Ayiti.

Monday, November 22, 2010

24

Anniversary.  That word makes me think of my parents' anniversary in April or other random dates.  Now, those are far from my initial thoughts of what 'anniversary' means.  For the past month or so - or however long it has been November - I've been thinking of November 24th.  The one year anniversary of the day we lost my brother is looming and it is entirely consuming me.  Sometimes I'm flooded with positive memories.  Other times, I replay the moment I heard over and over and over again.  I think of talking to my parents when I heard, and not talking.  I think of the not so positive moments that have characterized this past year.  I think it would be hard to say that there have been many times in this past year that I haven't thought about him, so it's not just now that I'm struck will all these thoughts, but now that it is November, I've been thinking more specifically about that day or moment or moments.
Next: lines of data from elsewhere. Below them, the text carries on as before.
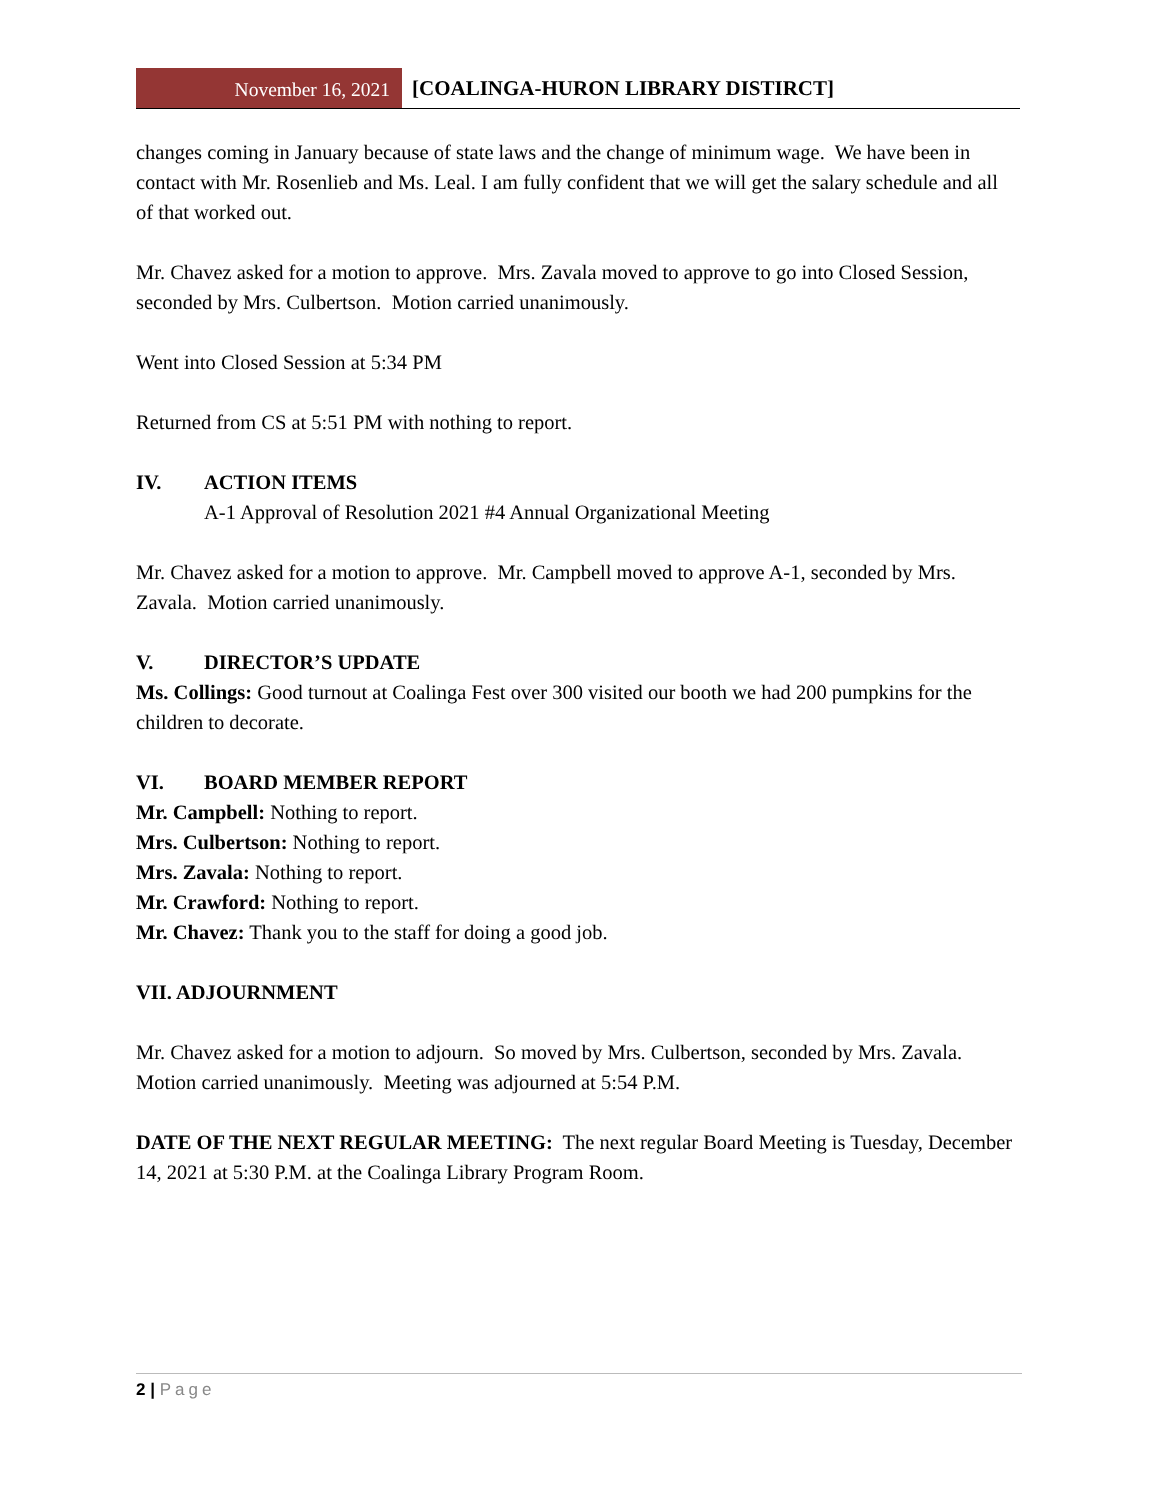November 16, 2021
[COALINGA-HURON LIBRARY DISTIRCT]
changes coming in January because of state laws and the change of minimum wage. We have been in contact with Mr. Rosenlieb and Ms. Leal. I am fully confident that we will get the salary schedule and all of that worked out.
Mr. Chavez asked for a motion to approve. Mrs. Zavala moved to approve to go into Closed Session, seconded by Mrs. Culbertson. Motion carried unanimously.
Went into Closed Session at 5:34 PM
Returned from CS at 5:51 PM with nothing to report.
IV. ACTION ITEMS
A-1 Approval of Resolution 2021 #4 Annual Organizational Meeting
Mr. Chavez asked for a motion to approve. Mr. Campbell moved to approve A-1, seconded by Mrs. Zavala. Motion carried unanimously.
V. DIRECTOR’S UPDATE
Ms. Collings: Good turnout at Coalinga Fest over 300 visited our booth we had 200 pumpkins for the children to decorate.
VI. BOARD MEMBER REPORT
Mr. Campbell: Nothing to report.
Mrs. Culbertson: Nothing to report.
Mrs. Zavala: Nothing to report.
Mr. Crawford: Nothing to report.
Mr. Chavez: Thank you to the staff for doing a good job.
VII. ADJOURNMENT
Mr. Chavez asked for a motion to adjourn. So moved by Mrs. Culbertson, seconded by Mrs. Zavala. Motion carried unanimously. Meeting was adjourned at 5:54 P.M.
DATE OF THE NEXT REGULAR MEETING: The next regular Board Meeting is Tuesday, December 14, 2021 at 5:30 P.M. at the Coalinga Library Program Room.
2 | Page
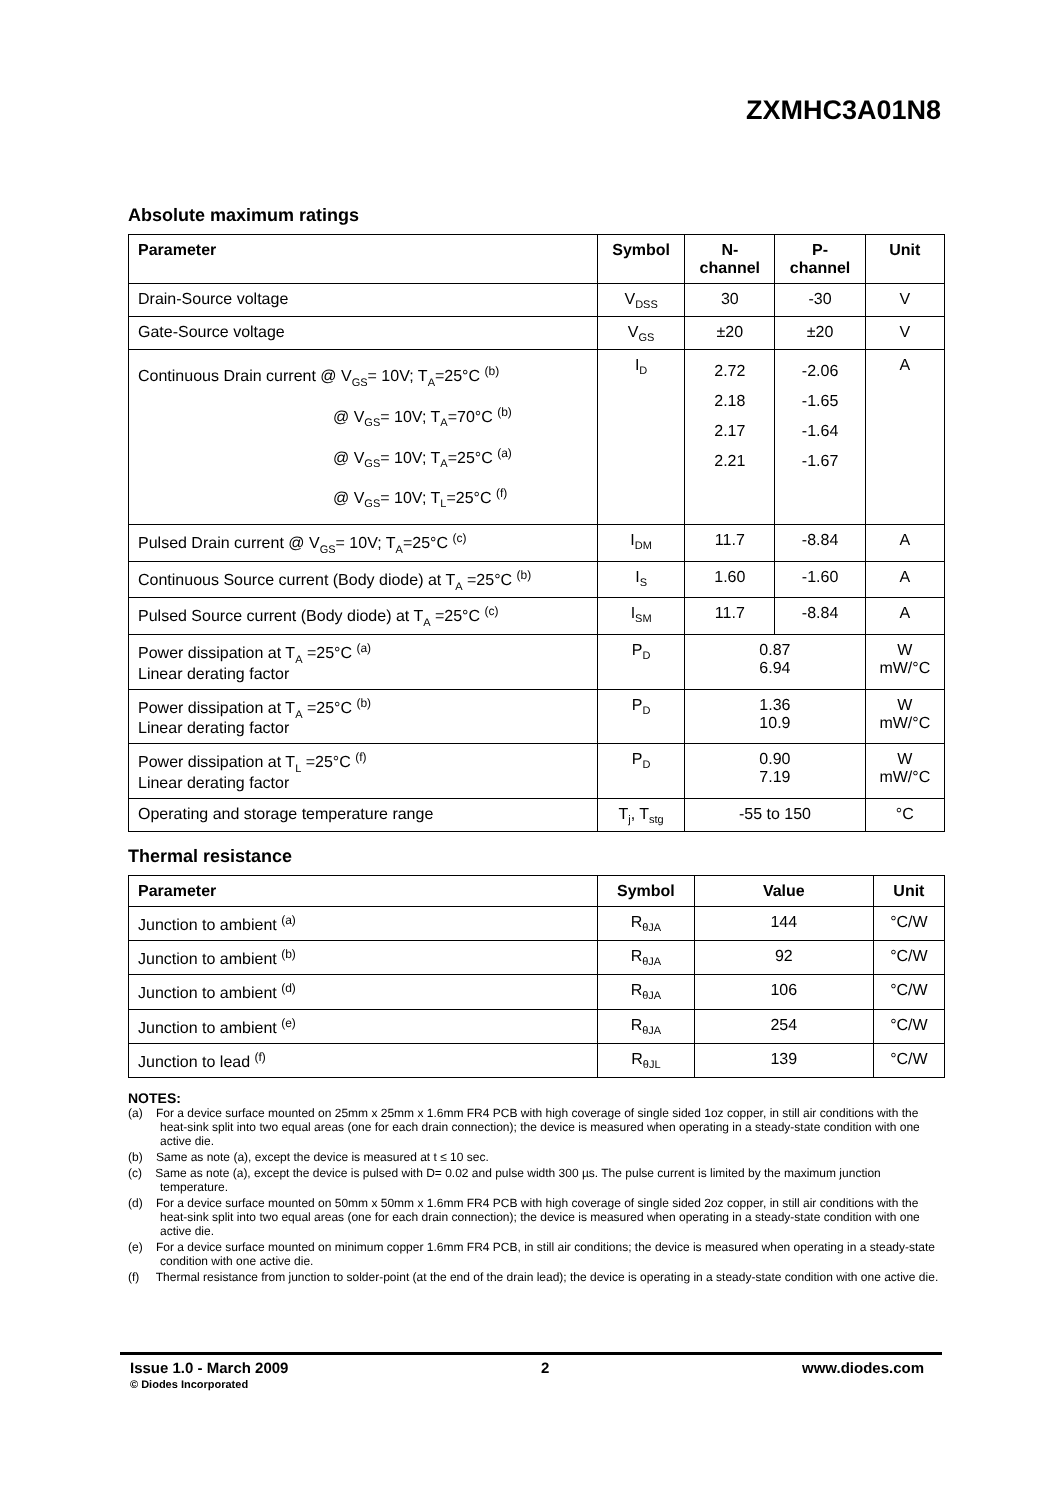ZXMHC3A01N8
Absolute maximum ratings
| Parameter | Symbol | N- channel | P- channel | Unit |
| --- | --- | --- | --- | --- |
| Drain-Source voltage | V<sub>DSS</sub> | 30 | -30 | V |
| Gate-Source voltage | V<sub>GS</sub> | ±20 | ±20 | V |
| Continuous Drain current @ V<sub>GS</sub>= 10V; T<sub>A</sub>=25°C <sup>(b)</sup> @ V<sub>GS</sub>= 10V; T<sub>A</sub>=70°C <sup>(b)</sup> @ V<sub>GS</sub>= 10V; T<sub>A</sub>=25°C <sup>(a)</sup> @ V<sub>GS</sub>= 10V; T<sub>L</sub>=25°C <sup>(f)</sup> | I<sub>D</sub> | 2.72 2.18 2.17 2.21 | -2.06 -1.65 -1.64 -1.67 | A |
| Pulsed Drain current @ V<sub>GS</sub>= 10V; T<sub>A</sub>=25°C <sup>(c)</sup> | I<sub>DM</sub> | 11.7 | -8.84 | A |
| Continuous Source current (Body diode) at T<sub>A</sub> =25°C <sup>(b)</sup> | I<sub>S</sub> | 1.60 | -1.60 | A |
| Pulsed Source current (Body diode) at T<sub>A</sub> =25°C <sup>(c)</sup> | I<sub>SM</sub> | 11.7 | -8.84 | A |
| Power dissipation at T<sub>A</sub> =25°C <sup>(a)</sup> Linear derating factor | P<sub>D</sub> | 0.87 6.94 | | W mW/°C |
| Power dissipation at T<sub>A</sub> =25°C <sup>(b)</sup> Linear derating factor | P<sub>D</sub> | 1.36 10.9 | | W mW/°C |
| Power dissipation at T<sub>L</sub> =25°C <sup>(f)</sup> Linear derating factor | P<sub>D</sub> | 0.90 7.19 | | W mW/°C |
| Operating and storage temperature range | T<sub>j</sub>, T<sub>stg</sub> | -55 to 150 | | °C |
Thermal resistance
| Parameter | Symbol | Value | Unit |
| --- | --- | --- | --- |
| Junction to ambient <sup>(a)</sup> | R<sub>θJA</sub> | 144 | °C/W |
| Junction to ambient <sup>(b)</sup> | R<sub>θJA</sub> | 92 | °C/W |
| Junction to ambient <sup>(d)</sup> | R<sub>θJA</sub> | 106 | °C/W |
| Junction to ambient <sup>(e)</sup> | R<sub>θJA</sub> | 254 | °C/W |
| Junction to lead <sup>(f)</sup> | R<sub>θJL</sub> | 139 | °C/W |
NOTES:
(a) For a device surface mounted on 25mm x 25mm x 1.6mm FR4 PCB with high coverage of single sided 1oz copper, in still air conditions with the heat-sink split into two equal areas (one for each drain connection); the device is measured when operating in a steady-state condition with one active die.
(b) Same as note (a), except the device is measured at t ≤ 10 sec.
(c) Same as note (a), except the device is pulsed with D= 0.02 and pulse width 300 µs. The pulse current is limited by the maximum junction temperature.
(d) For a device surface mounted on 50mm x 50mm x 1.6mm FR4 PCB with high coverage of single sided 2oz copper, in still air conditions with the heat-sink split into two equal areas (one for each drain connection); the device is measured when operating in a steady-state condition with one active die.
(e) For a device surface mounted on minimum copper 1.6mm FR4 PCB, in still air conditions; the device is measured when operating in a steady-state condition with one active die.
(f) Thermal resistance from junction to solder-point (at the end of the drain lead); the device is operating in a steady-state condition with one active die.
Issue 1.0 - March 2009 2 www.diodes.com
© Diodes Incorporated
A lot of me doesn't want Wednesday to come.  A LOT of me.  But it will.  I think the number itself is painful to see.  Like looking at a syllabus and seeing the lecture plan for that day or when we were buying milk a little bit ago, I checked the expiration date - 11/24/10.  Even just twenty-four bothers me, apart from November, I start calculating how many months it has been or how long it has been since I've talked to him.  And that's the age that he would be now, so that makes it harder.  I don't even want to turn 24 or Josh, I don't want him to turn 24 either.  I just want to go back to last November - before this all happened.  I want to change things - if I could ever do that - that's what I want to do. 

But, I can't.  


I think that I have changed though.  I think the person that I am now is a lot different than who I was a year ago. Some of it is external - visible for all; but, a lot of it is internal - the way I see the world, my personal relationship with my God, my thoughts about my future, about me.  I would like to think that all of these changes have been positive.  I think that it's something that most people strive for - positive changes in their life, growth from year to year - and I also think that it's a terrible feeling to reflect on your life and see negative change or no change.  For me, I have the latter as well as the former.


As much as I look back on this year and resonate on the bad, the pain, the hurt, the confusion, I also look back and rest in knowing that my God is good and my God is in control.


"For this reason I kneel before the Father, from whom every family in heaven and on earth derives its name. I pray that out of his glorious riches he may strengthen you with power through his Spirit in your inner being, so that Christ may dwell in your hearts through faith. And I pray that you, being rooted and established in love, may have power, together with all the Lord's holy people, to grasp how wide and long and high and deep is the love of Christ, and to know this love that surpasses knowledge - that you may be filled to the measure of all the fullness of God."